THE PROBLEM | Could you set down every entry exactly as it stands, without the images?

SOURCE MATERIAL |
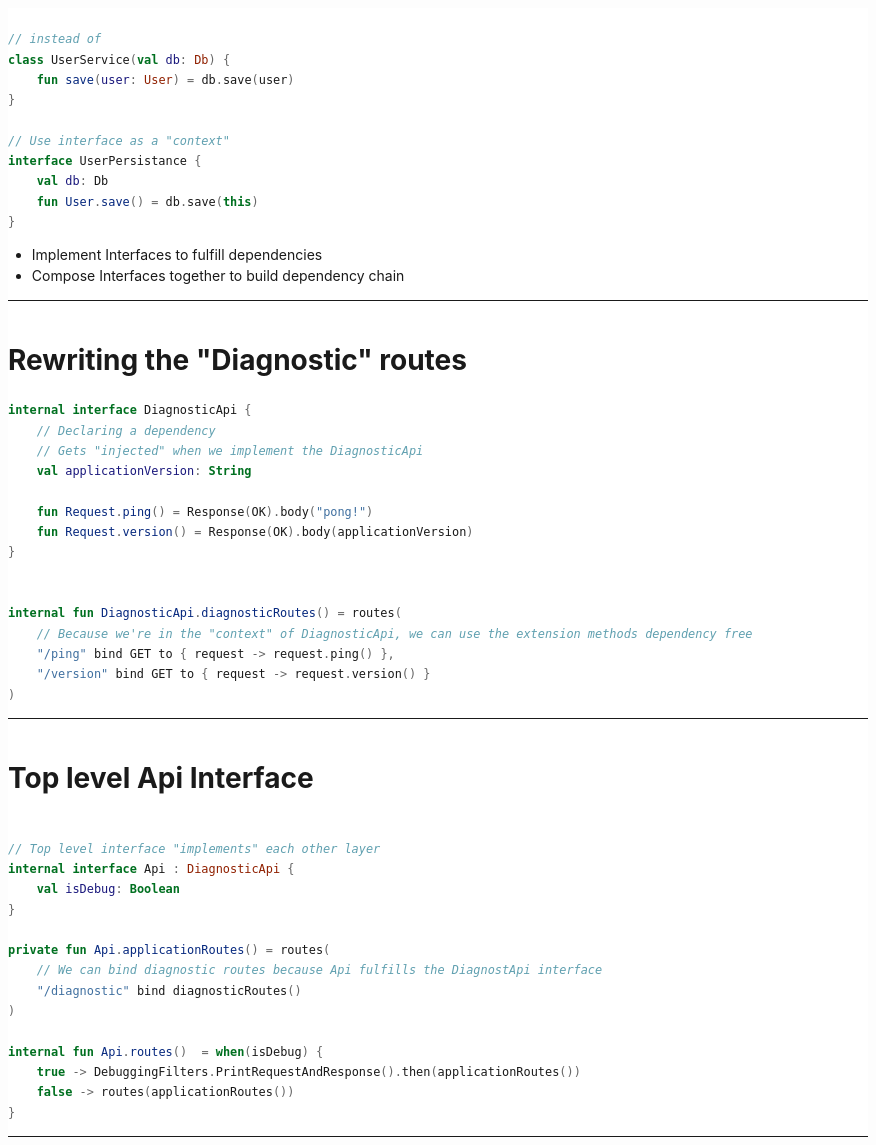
 ```kotlin

// instead of
class UserService(val db: Db) {
    fun save(user: User) = db.save(user)
}

// Use interface as a "context"
interface UserPersistance {
    val db: Db
    fun User.save() = db.save(this)
}
```


- Implement Interfaces to fulfill dependencies
- Compose Interfaces together to build dependency chain

---

# Rewriting the "Diagnostic" routes

```kotlin
internal interface DiagnosticApi {
	// Declaring a dependency
	// Gets "injected" when we implement the DiagnosticApi
    val applicationVersion: String

    fun Request.ping() = Response(OK).body("pong!")
    fun Request.version() = Response(OK).body(applicationVersion)
}


internal fun DiagnosticApi.diagnosticRoutes() = routes(
	// Because we're in the "context" of DiagnosticApi, we can use the extension methods dependency free
	"/ping" bind GET to { request -> request.ping() },
	"/version" bind GET to { request -> request.version() }
)

```

---

# Top level Api Interface

```kotlin

// Top level interface "implements" each other layer
internal interface Api : DiagnosticApi {
    val isDebug: Boolean
}

private fun Api.applicationRoutes() = routes(
	// We can bind diagnostic routes because Api fulfills the DiagnostApi interface
	"/diagnostic" bind diagnosticRoutes()
)

internal fun Api.routes()  = when(isDebug) {
    true -> DebuggingFilters.PrintRequestAndResponse().then(applicationRoutes())
    false -> routes(applicationRoutes())
}
```
---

YOUR RESPONSE |
 ```kotlin

// instead of
class UserService(val db: Db) {
    fun save(user: User) = db.save(user)
}

// Use interface as a "context"
interface UserPersistance {
    val db: Db
    fun User.save() = db.save(this)
}
```


- Implement Interfaces to fulfill dependencies
- Compose Interfaces together to build dependency chain

---

# Rewriting the "Diagnostic" routes

```kotlin
internal interface DiagnosticApi {
	// Declaring a dependency
	// Gets "injected" when we implement the DiagnosticApi
    val applicationVersion: String

    fun Request.ping() = Response(OK).body("pong!")
    fun Request.version() = Response(OK).body(applicationVersion)
}


internal fun DiagnosticApi.diagnosticRoutes() = routes(
	// Because we're in the "context" of DiagnosticApi, we can use the extension methods dependency free
	"/ping" bind GET to { request -> request.ping() },
	"/version" bind GET to { request -> request.version() }
)

```

---

# Top level Api Interface

```kotlin

// Top level interface "implements" each other layer
internal interface Api : DiagnosticApi {
    val isDebug: Boolean
}

private fun Api.applicationRoutes() = routes(
	// We can bind diagnostic routes because Api fulfills the DiagnostApi interface
	"/diagnostic" bind diagnosticRoutes()
)

internal fun Api.routes()  = when(isDebug) {
    true -> DebuggingFilters.PrintRequestAndResponse().then(applicationRoutes())
    false -> routes(applicationRoutes())
}
```
---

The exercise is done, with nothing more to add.